• [Excerpt provided]:
30 . The IL-2 mutein of any one of claims 1-8 , wherein relative to the sequence of SEQ ID NO: 1 or 8, the IL-2 mutein comprises one, two, three, four or all five of the following amino acid substitutions:
(i) T37H; and/or (ii) R38L; and/or (iii) T41S; and/or (iv) F42Y; and/or (v) K43G.
31 . The IL-2 mutein of any one of claims 1-8 , wherein relative to the sequence of SEQ ID NO: 1 or 8, the IL-2 mutein comprises one, two, three, four or all five of the following amino acid substitutions:
(i) T37S; and/or (ii) R38A; and/or (iii) T41D; and/or (iv) K43G; and/or (v) K65E.
32 . The IL-2 mutein of any one of claims 1-8 , wherein relative to the sequence of SEQ ID NO: 1 or 8, the IL-2 mutein comprises one, two, three, four or all five of the following amino acid substitutions:
(i) T37S; and/or (ii) R38L; and/or (iii) T41G; and/or (iv) F42Y; and/or (v) K43G.
33 . The IL-2 mutein of any one of claims 1-8 , wherein relative to the sequence of SEQ ID NO: 1 or 8, the IL-2 mutein comprises one, two, three, four or all five of the following amino acid substitutions:
(i) T37S; and/or (ii) R38V; and/or (iii) T41G; and/or (iv) K43G.
34 . The IL-2 mutein of any one of claims 1-8 , wherein relative to the sequence of SEQ ID NO: 1 or 8, the IL-2 mutein comprises one, two, three, four or all five of the following amino acid substitutions:
(i) T37R; and/or (ii) R38V; and/or (iii) T41G; and/or (iv) K43G.
35 . The IL-2 mutein of any one of claims 1-8 , wherein relative to the sequence of SEQ ID NO: 1 or 8, the IL-2 mutein comprises one, two, three, four or all five of the following amino acid substitutions:
(i) T37S; and/or (ii) R38I; and/or (iii) T41G; and/or (iv) K43G.
36 . The IL-2 mutein of any one of claims 1-8 , wherein the mutein comprises SEQ ID NO: 2, 9, 10, 11, 12 or 13 or a functional fragment thereof.
37 . A fusion protein comprising an IL-2 mutein according to any preceding claim or a functional fragment thereof.
38 . The fusion protein of claim 37 , wherein the fusion protein comprises a further polypeptide molecule or polypeptide fragment.
39 . The fusion protein of claim 38 , wherein the further polypeptide molecule or peptide fragment is fused to the IL-2 mutein or the functional fragment thereof.
40 . The fusion protein according to any one of claims 38-39 , wherein the further polypeptide molecule or polypeptide fragment:
a cytokine or fragment thereof; or an interleukin molecule or fragment thereof.

• [Actions to take]:
**a)** Copy the stretch of the IL-2 mutein claims from "35 . The IL-2" through "claim or a functional fragment thereof." word for word.
**b)** In the IL-2 mutein claims, what does claim 37 say a fusion protein comprises?

• [Exercise data]:
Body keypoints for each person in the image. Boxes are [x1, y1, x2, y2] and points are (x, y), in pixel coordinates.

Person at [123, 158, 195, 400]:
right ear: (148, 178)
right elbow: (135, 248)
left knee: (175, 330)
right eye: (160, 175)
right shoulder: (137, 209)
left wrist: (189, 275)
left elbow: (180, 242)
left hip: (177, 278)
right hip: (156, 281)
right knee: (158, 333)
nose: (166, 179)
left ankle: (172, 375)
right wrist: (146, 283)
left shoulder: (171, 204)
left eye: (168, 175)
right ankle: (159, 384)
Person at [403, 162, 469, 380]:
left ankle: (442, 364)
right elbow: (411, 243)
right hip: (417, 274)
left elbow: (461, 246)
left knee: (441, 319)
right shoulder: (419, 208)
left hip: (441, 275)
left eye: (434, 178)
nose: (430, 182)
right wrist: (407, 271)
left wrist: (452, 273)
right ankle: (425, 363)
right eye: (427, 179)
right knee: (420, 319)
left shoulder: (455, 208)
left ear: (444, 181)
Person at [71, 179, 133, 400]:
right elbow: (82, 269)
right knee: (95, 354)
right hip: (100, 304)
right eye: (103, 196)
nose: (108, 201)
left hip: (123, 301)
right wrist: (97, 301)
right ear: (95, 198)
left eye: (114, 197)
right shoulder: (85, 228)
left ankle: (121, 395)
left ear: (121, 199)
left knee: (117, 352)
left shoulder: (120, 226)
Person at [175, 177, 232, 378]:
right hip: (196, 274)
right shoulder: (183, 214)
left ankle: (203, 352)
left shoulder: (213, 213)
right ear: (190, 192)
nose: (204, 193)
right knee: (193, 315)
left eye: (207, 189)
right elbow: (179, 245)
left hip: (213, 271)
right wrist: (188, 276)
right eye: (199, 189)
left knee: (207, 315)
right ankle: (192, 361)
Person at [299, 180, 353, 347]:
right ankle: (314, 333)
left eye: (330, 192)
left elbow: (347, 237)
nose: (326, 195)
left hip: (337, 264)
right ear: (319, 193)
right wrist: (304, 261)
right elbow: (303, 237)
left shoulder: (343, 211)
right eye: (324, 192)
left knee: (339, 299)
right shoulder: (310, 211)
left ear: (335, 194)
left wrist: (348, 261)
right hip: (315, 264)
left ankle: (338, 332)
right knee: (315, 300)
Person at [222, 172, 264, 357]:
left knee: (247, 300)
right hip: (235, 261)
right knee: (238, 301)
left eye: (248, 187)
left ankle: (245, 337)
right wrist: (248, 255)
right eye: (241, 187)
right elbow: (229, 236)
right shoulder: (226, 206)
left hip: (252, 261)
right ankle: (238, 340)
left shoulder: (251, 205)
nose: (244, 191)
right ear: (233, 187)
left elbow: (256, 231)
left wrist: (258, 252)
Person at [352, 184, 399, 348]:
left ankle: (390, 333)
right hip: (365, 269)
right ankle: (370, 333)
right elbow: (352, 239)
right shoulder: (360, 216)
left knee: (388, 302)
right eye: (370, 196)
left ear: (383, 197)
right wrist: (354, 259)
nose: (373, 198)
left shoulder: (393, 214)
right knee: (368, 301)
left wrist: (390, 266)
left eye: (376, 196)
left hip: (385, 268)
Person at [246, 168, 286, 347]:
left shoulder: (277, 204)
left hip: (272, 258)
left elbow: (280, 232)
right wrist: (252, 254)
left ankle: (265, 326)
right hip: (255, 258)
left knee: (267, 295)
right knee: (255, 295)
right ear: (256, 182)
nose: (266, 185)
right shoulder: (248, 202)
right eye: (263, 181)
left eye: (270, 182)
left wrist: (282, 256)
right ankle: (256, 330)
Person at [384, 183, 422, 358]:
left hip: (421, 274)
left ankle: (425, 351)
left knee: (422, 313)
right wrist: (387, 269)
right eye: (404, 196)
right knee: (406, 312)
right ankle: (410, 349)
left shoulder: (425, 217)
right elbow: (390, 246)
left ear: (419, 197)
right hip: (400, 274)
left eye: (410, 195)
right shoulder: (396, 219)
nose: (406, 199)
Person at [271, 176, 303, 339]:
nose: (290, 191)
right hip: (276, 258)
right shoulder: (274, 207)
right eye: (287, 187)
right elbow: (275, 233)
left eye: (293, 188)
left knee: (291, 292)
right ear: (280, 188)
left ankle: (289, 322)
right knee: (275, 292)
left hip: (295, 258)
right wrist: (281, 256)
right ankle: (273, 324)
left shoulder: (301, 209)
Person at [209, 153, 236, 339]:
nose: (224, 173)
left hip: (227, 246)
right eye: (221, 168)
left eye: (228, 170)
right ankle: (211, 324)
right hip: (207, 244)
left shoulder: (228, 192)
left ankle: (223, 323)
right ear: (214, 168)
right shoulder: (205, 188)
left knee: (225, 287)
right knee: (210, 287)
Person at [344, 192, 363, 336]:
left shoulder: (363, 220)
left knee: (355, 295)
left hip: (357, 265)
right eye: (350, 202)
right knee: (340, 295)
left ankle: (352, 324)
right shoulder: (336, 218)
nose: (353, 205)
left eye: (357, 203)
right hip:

• [Answers by item]:
**a)**
35 . The IL-2 mutein of any one of claims 1-8 , wherein relative to the sequence of SEQ ID NO: 1 or 8, the IL-2 mutein comprises one, two, three, four or all five of the following amino acid substitutions:
(i) T37S; and/or (ii) R38I; and/or (iii) T41G; and/or (iv) K43G.
36 . The IL-2 mutein of any one of claims 1-8 , wherein the mutein comprises SEQ ID NO: 2, 9, 10, 11, 12 or 13 or a functional fragment thereof.
37 . A fusion protein comprising an IL-2 mutein according to any preceding claim or a functional fragment thereof.

**b)** An IL-2 mutein according to any preceding claim or a functional fragment thereof.